On death before age 75 what tax is due if more than two years passes between the provider being aware of the death and the benefits being paid out?
Ordinarily death benefits would be income tax free on death before age 75. If more than two years passes before they are paid out, then they become liable to income tax at the marginal rate of the beneficiary. If some or all of the death benefit is subject to the lifetime allowance tax charge but two years passes before the benefit is paid out, income tax will apply instead of the lifetime allowance tax charge.
Why is it important to nominate beneficiaries for drawdown?
The scheme administrator can only nominate a beneficiary to receive flexi-access drawdown where there’s no surviving dependant or nominated beneficiary.

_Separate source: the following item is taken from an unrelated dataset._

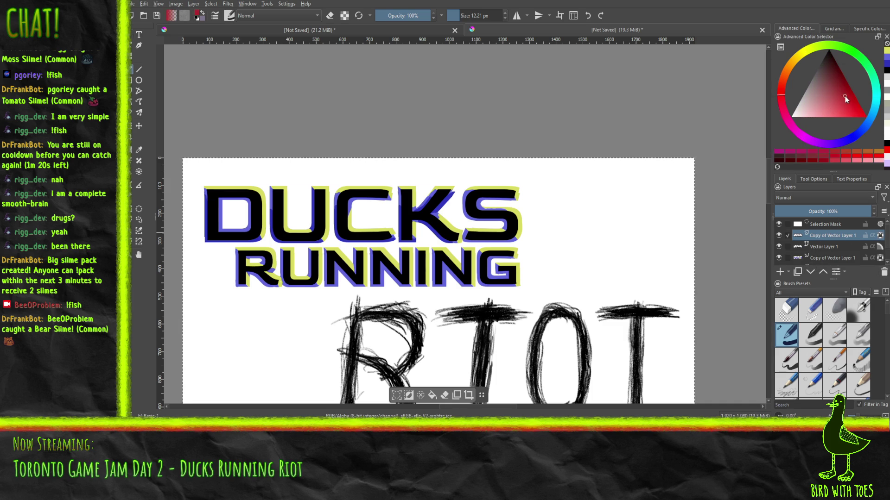
pyautogui.moveTo(846, 97); pyautogui.dragTo(851, 88)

If there’s a surviving dependant or nominated beneficiary, the scheme administrator wouldn't be able to pay flexi-access drawdown to anyone else; only lump sums could be paid.
On death after age 75 if there are uncrystallised benefits, what happens to the pension commencement lump sum (PCLS)?
On death after age 75, any death benefits are subject to income tax at the marginal rate of the beneficiary. The option to take a PCLS dies with the individual.
If an individual directs who is to receive any benefits on their death rather than using discretion, are there any inheritance tax (IHT) consequences of doing this?
As the individual will be taking the discretion away from the scheme administrator/trustee, any benefits paid will normally be subject to IHT. If the benefits are left to a spouse or civil partner these will be exempt from IHT.
The information provided is based on our current understanding of the relevant legislation and regulations and may be subject to alteration as a result of changes in legislation or practice. Also it may not reflect the options available under a specific product which may not be as wide as legislations and regulations allow.
All references to taxation are based on our understanding of current taxation law and practice and may be affected by future changes in legislation and the individual circumstances of the investor.